Since Trump was inaugurated, Nebraska’s farm economy has sharply declined. Average farm income is presently at its lowest level since 2002 and farm bankruptcies in Nebraska have tripled. “The farm economy’s in pretty tough shape,” said John Newton, chief economist at the American Farm Bureau Federation. “When you look out on the horizon of things to come, you start to see some cracks.”
This deep agricultural recession is no accident — it is the direct result of Trump’s disastrous policies. Since January 20, 2017, Trump has waged a trade war against China, the EU, Mexico and Canada in the hopes of getting a better deal for the U.S. Thus far, Trump’s efforts have been a miserable failure and he has very little to show for it. Unfortunately, Nebraska’s farmers have been collateral damage in these misguided wars.
The numbers don’t lie — America’s farmers are getting crushed. Currently, Trump’s trade war is costing America’s businesses and consumers $3 billion per month. Already, the trade war has cost America $40 billion in exports in 2018 — with no end in sight. Finally, according to Purdue University, the Administration’s withdrawal from TPP will cost farmers $2 billion per year.
The trade war isn’t the only Trump policy that is hurting Nebraska’s farmers. The regressive Trump budget has proposed a 15% cut in what it calls “overly generous” agricultural subsidies. (The Administration hasn’t expressed any qualms about overly generous subsidies for billionaires and big corporations.) Moreover, the 2017 tax bill has placed a cap on the local and state tax deduction — thus rubbing salt in the wounds of farmers who are already bearing a heavy property tax burden.
While Trump has hurt Nebraska, our spineless and supine Congressional delegation has done nothing to stop him. Bills limiting Trump’s tariff increases could easily pass with overwhelming bi-partisan support over the former TV reality star’s veto but our delegation does nothing other than lodge an occasional feeble protest. A typical response was one from Jeff Fortenberry in which he said: “ The tariffs on China may or may not prove to be a beneficial move for the U.S.”
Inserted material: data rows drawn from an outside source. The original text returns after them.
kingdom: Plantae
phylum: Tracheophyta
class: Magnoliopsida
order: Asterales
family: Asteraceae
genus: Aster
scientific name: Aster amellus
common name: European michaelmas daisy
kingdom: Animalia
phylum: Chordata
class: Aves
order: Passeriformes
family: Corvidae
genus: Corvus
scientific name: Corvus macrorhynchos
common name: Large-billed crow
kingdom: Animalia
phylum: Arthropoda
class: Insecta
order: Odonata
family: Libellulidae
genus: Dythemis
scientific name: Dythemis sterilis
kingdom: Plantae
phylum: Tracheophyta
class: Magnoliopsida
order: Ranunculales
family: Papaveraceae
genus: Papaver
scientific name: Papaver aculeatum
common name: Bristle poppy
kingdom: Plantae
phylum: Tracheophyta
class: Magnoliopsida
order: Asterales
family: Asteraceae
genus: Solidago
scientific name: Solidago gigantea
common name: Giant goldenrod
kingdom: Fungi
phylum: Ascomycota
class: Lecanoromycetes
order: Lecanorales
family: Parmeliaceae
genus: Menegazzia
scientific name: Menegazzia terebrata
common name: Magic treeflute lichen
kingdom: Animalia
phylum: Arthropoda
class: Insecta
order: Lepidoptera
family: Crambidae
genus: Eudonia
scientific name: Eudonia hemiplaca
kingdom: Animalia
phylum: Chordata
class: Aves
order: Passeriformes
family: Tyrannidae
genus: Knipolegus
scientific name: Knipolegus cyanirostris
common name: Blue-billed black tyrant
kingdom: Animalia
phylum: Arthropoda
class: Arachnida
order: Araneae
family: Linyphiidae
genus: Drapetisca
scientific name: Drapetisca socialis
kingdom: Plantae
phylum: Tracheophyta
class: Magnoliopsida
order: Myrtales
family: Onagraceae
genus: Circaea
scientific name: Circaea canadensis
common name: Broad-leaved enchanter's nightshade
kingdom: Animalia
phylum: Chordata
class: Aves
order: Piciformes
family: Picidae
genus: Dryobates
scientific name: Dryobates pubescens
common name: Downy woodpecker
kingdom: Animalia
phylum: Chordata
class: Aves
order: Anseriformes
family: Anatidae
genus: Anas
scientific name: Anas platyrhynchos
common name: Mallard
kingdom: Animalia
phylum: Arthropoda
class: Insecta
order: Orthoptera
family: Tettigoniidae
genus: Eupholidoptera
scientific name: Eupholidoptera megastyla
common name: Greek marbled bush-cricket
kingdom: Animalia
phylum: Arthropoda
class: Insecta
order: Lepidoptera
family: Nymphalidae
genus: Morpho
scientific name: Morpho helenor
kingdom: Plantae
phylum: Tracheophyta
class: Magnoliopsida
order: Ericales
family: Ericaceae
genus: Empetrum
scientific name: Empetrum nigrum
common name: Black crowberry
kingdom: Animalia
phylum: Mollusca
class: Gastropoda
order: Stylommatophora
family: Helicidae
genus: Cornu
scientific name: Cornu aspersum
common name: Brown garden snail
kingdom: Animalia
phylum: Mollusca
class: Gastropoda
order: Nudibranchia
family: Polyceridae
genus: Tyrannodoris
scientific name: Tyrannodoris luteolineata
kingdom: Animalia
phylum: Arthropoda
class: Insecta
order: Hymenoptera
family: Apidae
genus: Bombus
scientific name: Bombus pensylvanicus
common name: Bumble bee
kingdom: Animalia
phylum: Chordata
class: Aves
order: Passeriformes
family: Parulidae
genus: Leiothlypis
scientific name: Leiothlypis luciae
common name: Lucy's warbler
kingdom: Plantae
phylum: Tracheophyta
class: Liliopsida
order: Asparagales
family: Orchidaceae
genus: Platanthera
A source in the agricultural industry told me that the farmers were able to barely hold on in 2018 because prices for their commodities had already been locked in before the big hit from the trade war. However, I was told that all bets are off in 2019 — many farmers won’t make it. “It’s clear that we are at a tipping point for a growing number of producers,” said Marc Knisely, CEO of Fargo-based AgCountry Farm Credit Services. “You can only lose money for so long. We’re at a vulnerable stage.”
All of this creates a big opportunity for Democrats running for office in Nebraska (and other farm based states) in 2020. I expect the voters in Nebraska’s small towns and rural areas to soon have a bad case of buyer’s remorse. This sets up a big opportunity for Nebraska’s Democratic candidates. “If the farm economy continues to get worse in the run-up to 2020, my sense is that this will be devastating to Trump,” said Gregory Wawro, political science professor at Columbia University. “Although it is difficult to defeat a sitting president, it is hard to see how Trump wins a second term if things play out that way.”